Spoiler Alert Wet Dream: Reviewing a film I haven't seen that is remake of a film I haven't seen. The Heartbreak Kid is a forced attempt by both Ben Stiller and the Farrelly Bros to rekindle some small amount of past hilarity by squeezing out more pus-filled jokes per minute than the last American Pie epic. And it all comes wrapped in a misogynistic fantasy of Ben's playboy life. Ben, stick to awkward and funny rather than cocky and manic. We'll laugh more and hate you less.
Welcome to The Farrelly Bros. vs The Apatow Gang in a ten round fight to the death with the winner getting our ten bucks admission and our belly laughs and the loser getting nothing but empty promises from studios that once optioned their script on name alone. The Farrelly Bros. got off some big rights early, but the last 4 rounds have gone easily to the Apatow Gang.
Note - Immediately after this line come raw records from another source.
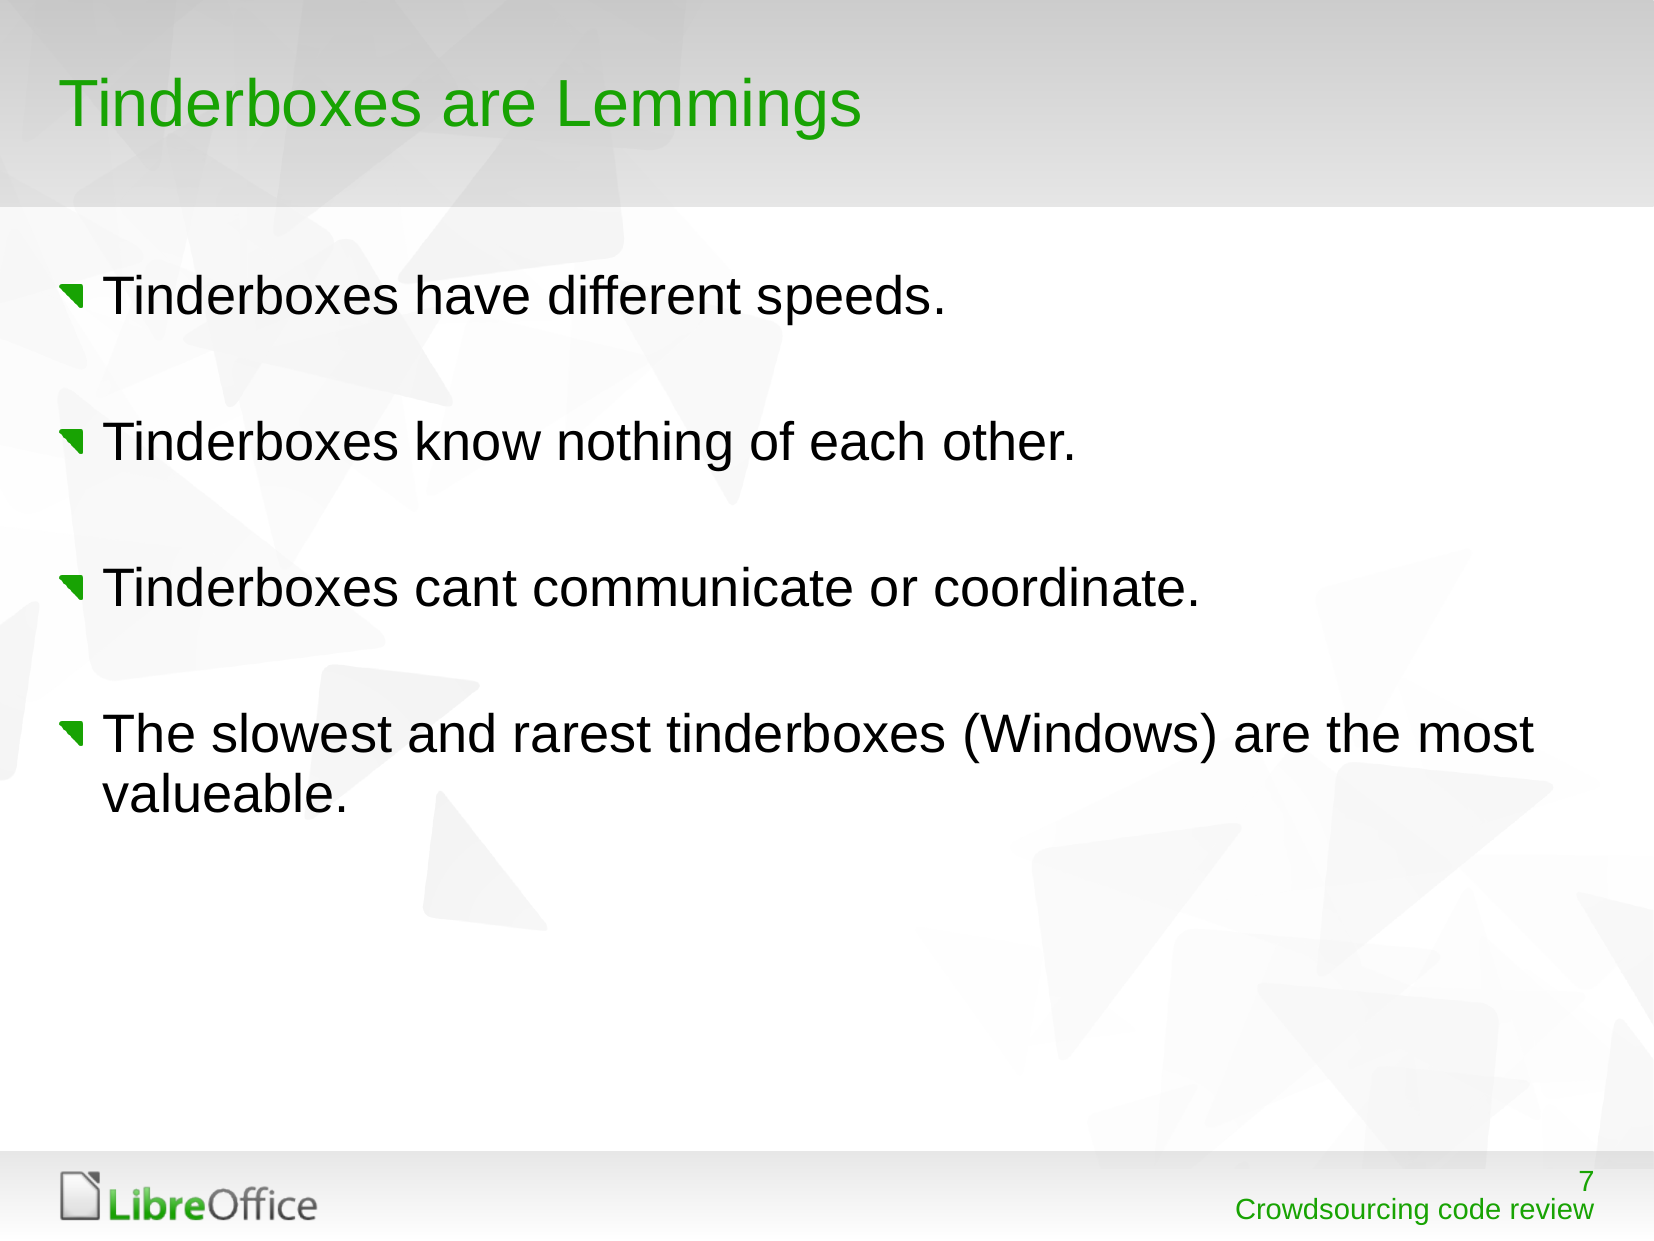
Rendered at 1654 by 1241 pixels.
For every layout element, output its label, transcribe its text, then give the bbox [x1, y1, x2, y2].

picture [41, 1152, 337, 1240]
list Tinderboxes have different speeds. Tinderboxes know nothing of each other. Tinderboxes cant communicate or coordinate. The slowest and rarest tinderboxes (Windows) are the most valueable. [59, 265, 1595, 1114]
picture [915, 548, 1654, 1169]
picture [0, 0, 783, 931]
title Tinderboxes are Lemmings [59, 29, 1595, 178]
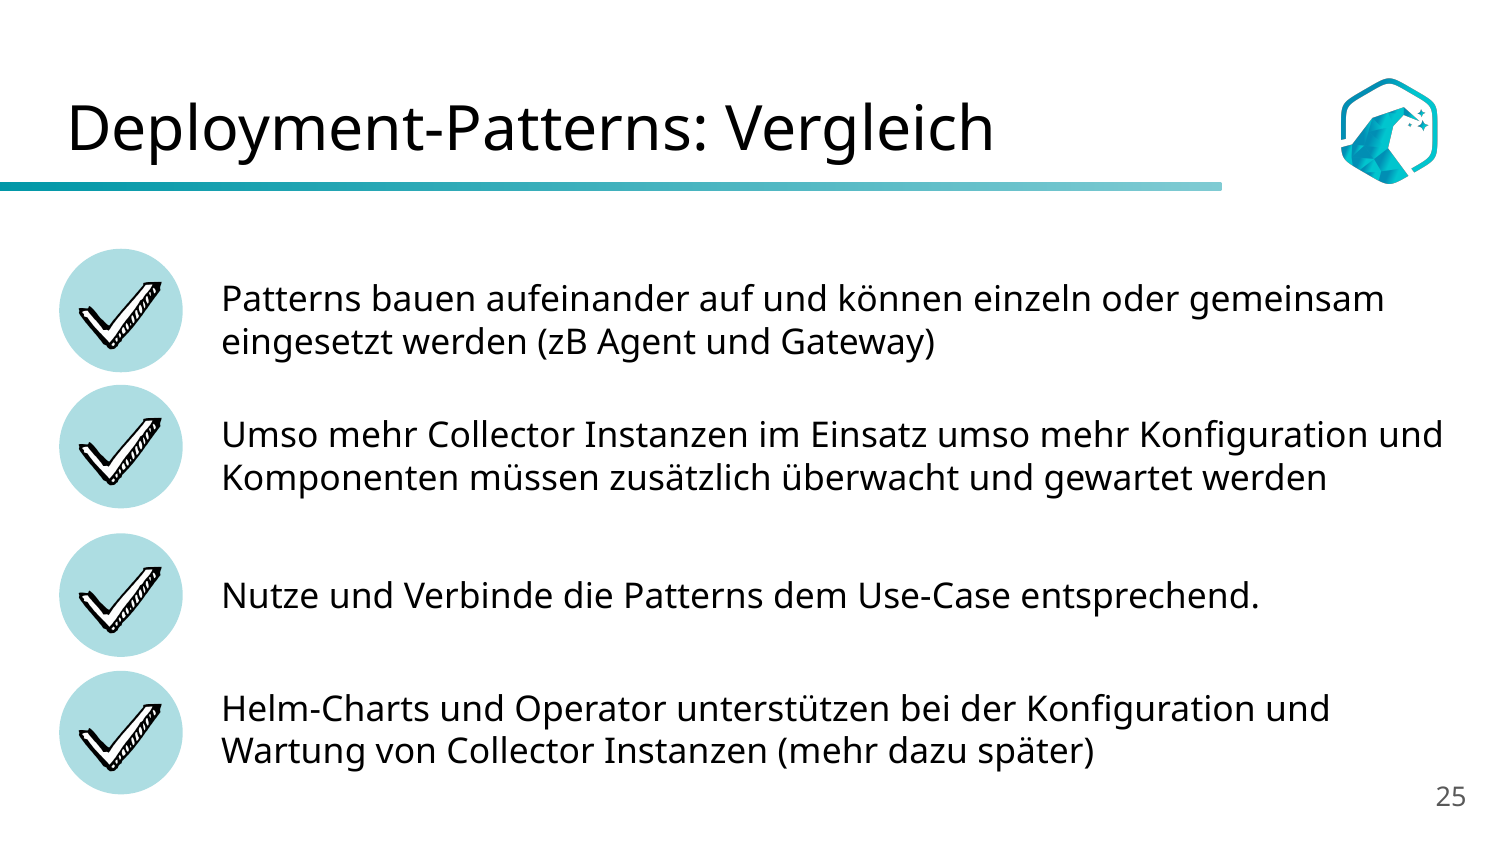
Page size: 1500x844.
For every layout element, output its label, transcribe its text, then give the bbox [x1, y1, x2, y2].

slide_number <number> [1391, 764, 1482, 829]
text_box [59, 670, 183, 795]
text_box [59, 248, 183, 373]
text_box Nutze und Verbinde die Patterns dem Use-Case entsprechend. [206, 558, 1394, 632]
picture [77, 703, 165, 773]
title Deployment-Patterns: Vergleich [51, 72, 1449, 167]
text_box Helm-Charts und Operator unterstützen bei der Konfiguration und Wartung von Collector Instanzen (mehr dazu später) [206, 670, 1394, 787]
picture [77, 281, 165, 351]
text_box Umso mehr Collector Instanzen im Einsatz umso mehr Konfiguration und Komponenten müssen zusätzlich überwacht und gewartet werden [206, 397, 1500, 513]
picture [77, 566, 165, 635]
text_box Patterns bauen aufeinander auf und können einzeln oder gemeinsam eingesetzt werden (zB Agent und Gateway) [206, 261, 1466, 377]
text_box [59, 533, 183, 657]
text_box [59, 384, 183, 509]
picture [1330, 167, 1449, 188]
picture [77, 417, 165, 487]
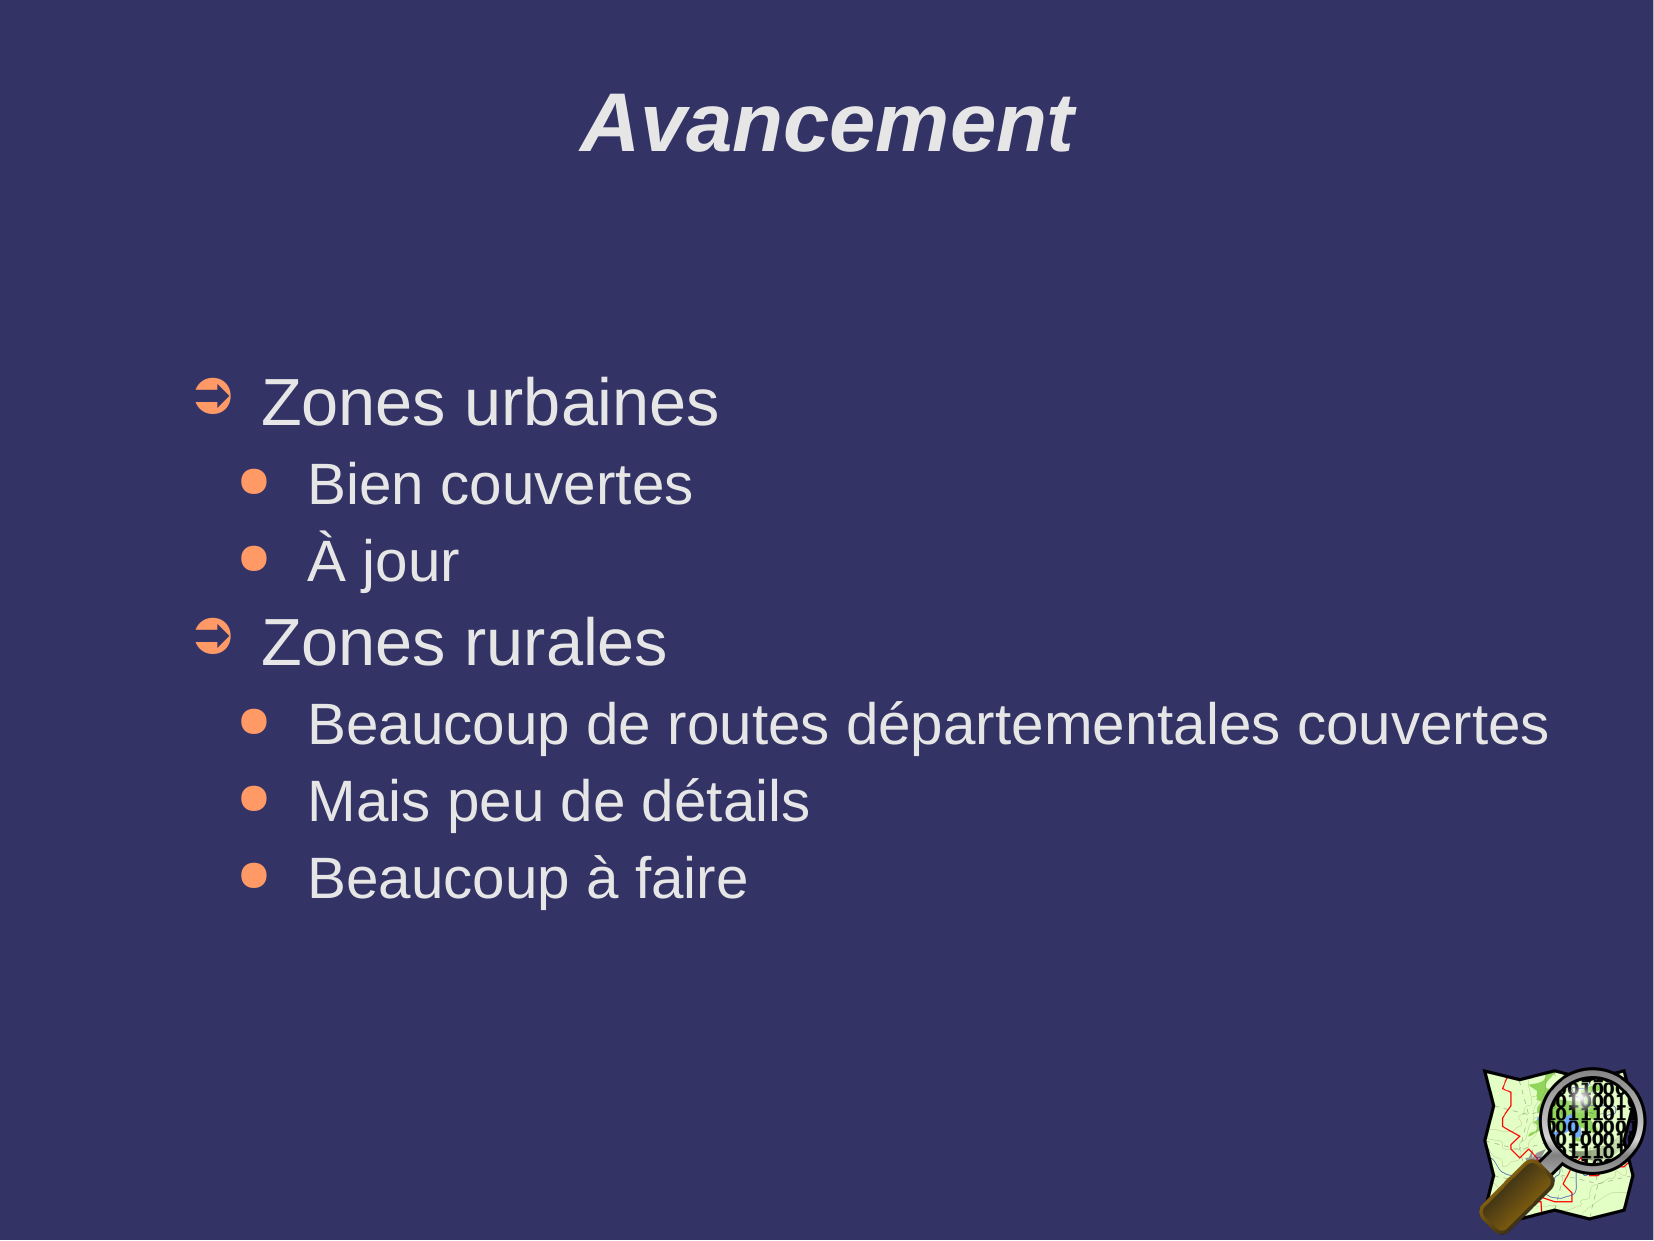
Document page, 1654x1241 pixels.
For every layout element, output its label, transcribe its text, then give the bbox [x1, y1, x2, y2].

title Avancement [121, 19, 1534, 227]
picture [1476, 1062, 1650, 1236]
list Zones urbaines Bien couvertes À jour Zones rurales Beaucoup de routes départementales couvertes Mais peu de détails Beaucoup à faire [178, 364, 1570, 1147]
If the Farrellys don't start getting to the punch line soon, this fight will be over in no time with Kingpin being nothing but a fading memory. The Heartbreak Kid is a weak jab blocked easily by Superbad.
And what's up with this "Kid" business? Ben Stiller's face is starting to look a lot more Permanent Midnight than Reality Bites. Yes, skinny looks better on film, but anorexic on film looks, well, anorexic. And the salt-n-pepper hair rinse? When you grey-up a head that big and swing it around on screen, you risk a Pokemon-like incident with people having epileptic seizures from coast to coast. Luckily, anyone coming to see this film will already be wearing a safety helmet.
Heed the warning to the right and Do Not Enter because the biggest heartbreak of all will be as you weep over the hard earned cash you wasted.

Stiller is an epileptic fit (regardless of grey rinse). Unless he has a director with a stun-gun and a leash, Stiller will go out-of-control wacky-stupid (ala Jerry Lewis).
This may very well be a huge hit in France!